La question de la détection précoce mise en place par ce dispositif donne lieu à passablement de confusions quand même. Je crois qu'il est utile que j'en précise les modalités. C'est un processus facultatif mais très fortement incitateur. Après l'annonce du cas par les personnes habilitées selon l'article 3b, l'office AI évalue la situation quant à l'opportunité de mettre en place des mesures précoces de réinsertion. Si tel est le cas, le patient est prié de déposer une demande formelle de prestations AI. Les mesures précoces d'intervention se poursuivent durant toute la période d'évaluation qui débouche après environ six mois, soit sur un plan de réadaptation, soit sur une rente. Pendant toute cette période, l'assuré émarge aux indemnités journalières privées ou à l'assurance-perte de gain conclue par son employeur ou par lui-même. Ce n'est qu'une fois que la décision formelle de mise en place d'un plan de réadaptation ou de l'octroi d'une rente a été prise que l'assuré a droit aux indemnités journalières de l'AI.

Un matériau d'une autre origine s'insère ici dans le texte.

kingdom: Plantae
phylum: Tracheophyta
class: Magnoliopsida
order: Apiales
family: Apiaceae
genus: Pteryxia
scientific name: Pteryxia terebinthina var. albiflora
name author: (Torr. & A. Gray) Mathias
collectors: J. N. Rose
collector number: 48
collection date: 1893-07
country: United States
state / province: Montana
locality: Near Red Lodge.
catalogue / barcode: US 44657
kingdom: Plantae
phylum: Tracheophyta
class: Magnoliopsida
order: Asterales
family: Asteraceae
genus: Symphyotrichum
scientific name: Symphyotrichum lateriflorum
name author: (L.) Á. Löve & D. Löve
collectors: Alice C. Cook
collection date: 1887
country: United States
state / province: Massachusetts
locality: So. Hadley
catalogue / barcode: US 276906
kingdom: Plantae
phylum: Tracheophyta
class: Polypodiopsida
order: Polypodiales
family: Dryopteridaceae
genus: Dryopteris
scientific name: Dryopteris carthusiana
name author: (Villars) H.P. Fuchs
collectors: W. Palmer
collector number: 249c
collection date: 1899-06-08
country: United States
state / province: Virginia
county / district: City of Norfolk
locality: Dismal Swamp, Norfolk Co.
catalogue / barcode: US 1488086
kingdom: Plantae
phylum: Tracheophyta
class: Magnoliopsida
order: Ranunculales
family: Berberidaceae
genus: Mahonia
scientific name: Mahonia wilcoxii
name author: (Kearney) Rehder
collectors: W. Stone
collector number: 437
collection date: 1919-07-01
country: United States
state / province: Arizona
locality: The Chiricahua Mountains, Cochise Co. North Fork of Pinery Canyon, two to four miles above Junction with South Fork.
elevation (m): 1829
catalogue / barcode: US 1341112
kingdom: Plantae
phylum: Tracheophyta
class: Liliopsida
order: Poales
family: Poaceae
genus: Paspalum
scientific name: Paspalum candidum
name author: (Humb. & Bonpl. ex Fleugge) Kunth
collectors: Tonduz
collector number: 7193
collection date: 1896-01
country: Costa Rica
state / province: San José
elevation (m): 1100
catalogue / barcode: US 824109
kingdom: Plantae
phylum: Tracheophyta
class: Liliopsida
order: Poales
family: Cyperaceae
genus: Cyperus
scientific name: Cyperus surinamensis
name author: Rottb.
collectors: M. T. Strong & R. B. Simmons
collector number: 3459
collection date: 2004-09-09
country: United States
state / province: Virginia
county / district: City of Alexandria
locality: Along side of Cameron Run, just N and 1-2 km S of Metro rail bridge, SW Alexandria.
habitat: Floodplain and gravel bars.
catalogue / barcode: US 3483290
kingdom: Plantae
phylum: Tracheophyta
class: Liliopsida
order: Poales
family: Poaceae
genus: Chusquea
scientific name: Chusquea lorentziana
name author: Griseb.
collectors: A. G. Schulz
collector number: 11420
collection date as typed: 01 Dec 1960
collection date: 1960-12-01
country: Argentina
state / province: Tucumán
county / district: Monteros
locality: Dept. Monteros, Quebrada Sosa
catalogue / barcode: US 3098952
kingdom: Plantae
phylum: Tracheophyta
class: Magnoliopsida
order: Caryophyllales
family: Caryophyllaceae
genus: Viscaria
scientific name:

Ce dispositif, avec les mesures de suivi et d'accompagnement qu'il implique, devrait surtout permettre de mieux maîtriser les maladies psychiques qui sont l'une des causes prépondérantes de l'augmentation du nombre de prestations constatée ces dernières années.

Je crois que j'en resterai là parce que c'est l'essentiel. Nous aborderons les différents aspects de la loi, en particulier les modalités d'économies prévues, au cours de la discussion par article.